Teacher will circulate, address questions, and provide guidance while students complete the lab work.


5. Closing (5-minutes)

Review what students learned today.

Using the anchor charts, put Post-its over the labels and have students identify the parts of the cell again. Listen to the Jam Campus song one more time, encouraging students to review their original post-it note question. Afterward, see if any questions remain.

Sample Dialogue: “Now that we have reviewed the parts of the cell again, let’s listen to the music video one last time. While we listen, check out the post-it note with the question you wrote at the beginning of class. Is that still something you aren’t sure about or have you found your answer through class?”

Show video. Have students ask any final questions. If possible, have other students answer.
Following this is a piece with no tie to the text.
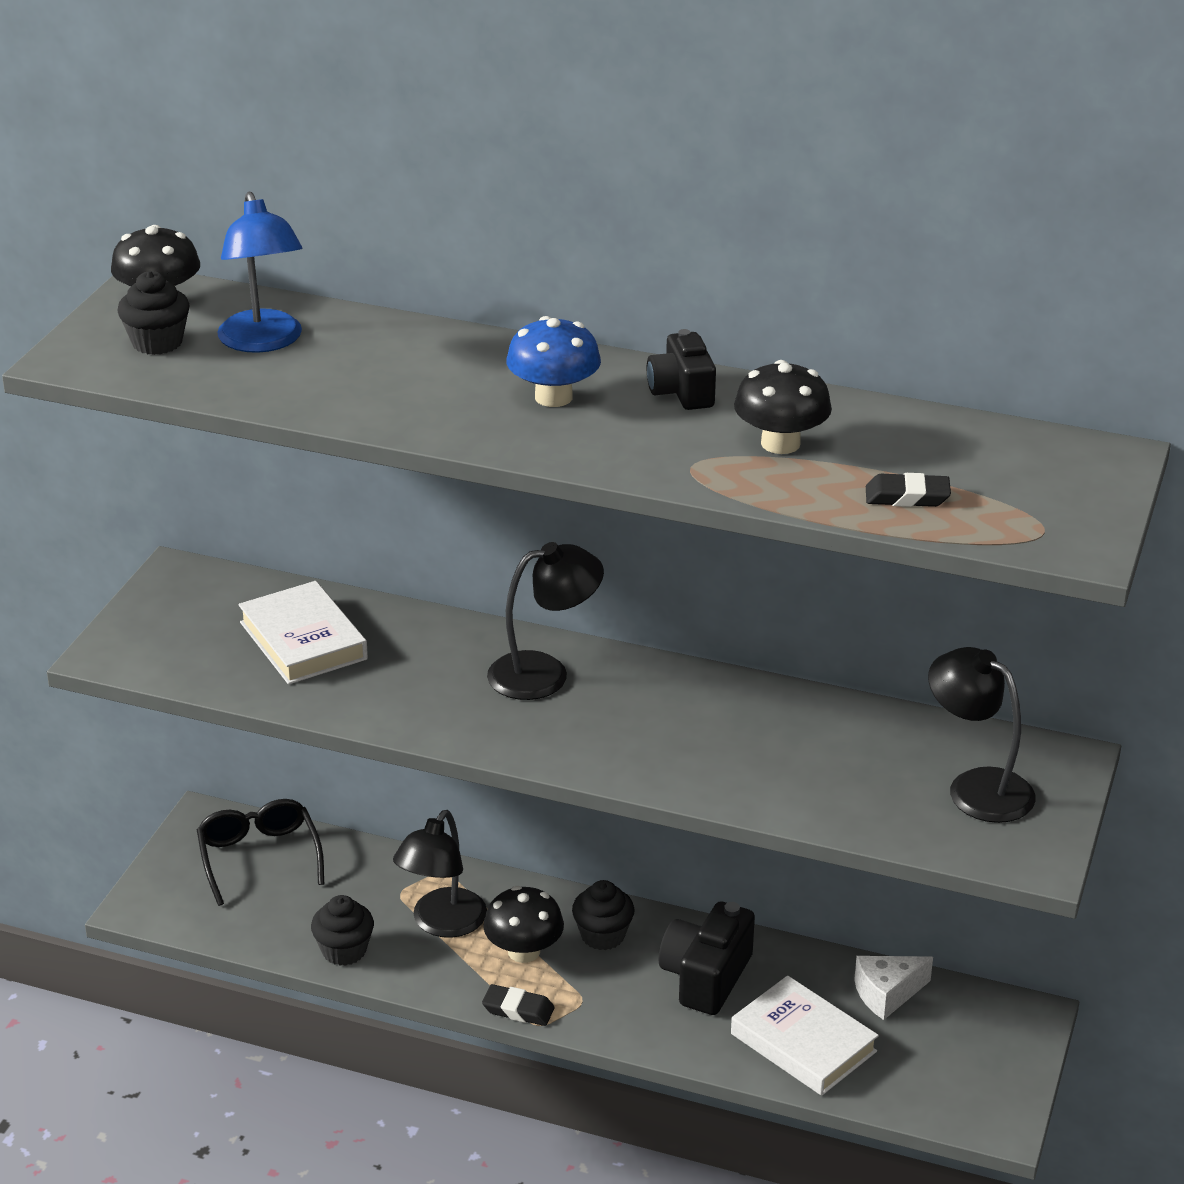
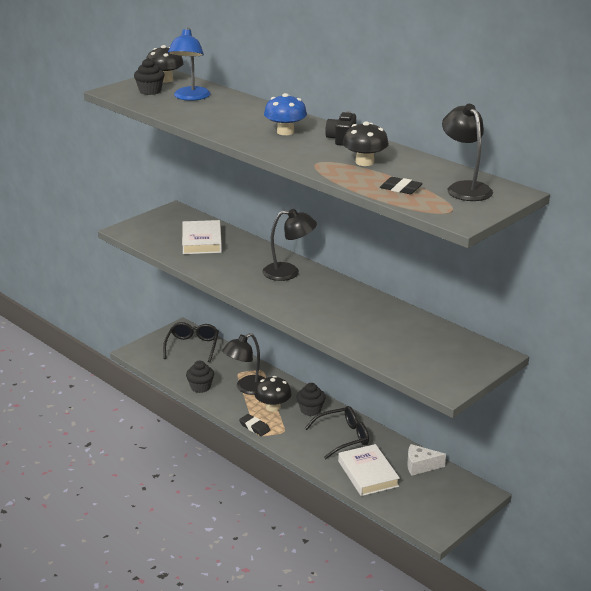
camera: 25 degrees right, 5 degrees down
(705, 977) = (343, 437): black camera -> black glasses
(976, 787) = (443, 355): black lamp -> black lamp (465, 188)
Common Core State Standards (CCSS)

  • CCSS.ELA-LITERACY.RST.9-10.1: Cite specific textual evidence to support analysis of science and technical texts, attending to the precise details of explanations or descriptions.
  • CCSS.ELA-LITERACY.RST.9-10.4: Determine the meaning of symbols, key terms, and other domain-specific words and phrases as they are used in a specific scientific or technical context.
  • CCSS.ELA-LITERACY.RST.9-10.5: Analyze the structure of the relationships among concepts in a text, including relationships among key terms (e.g., force, friction, reaction force, energy).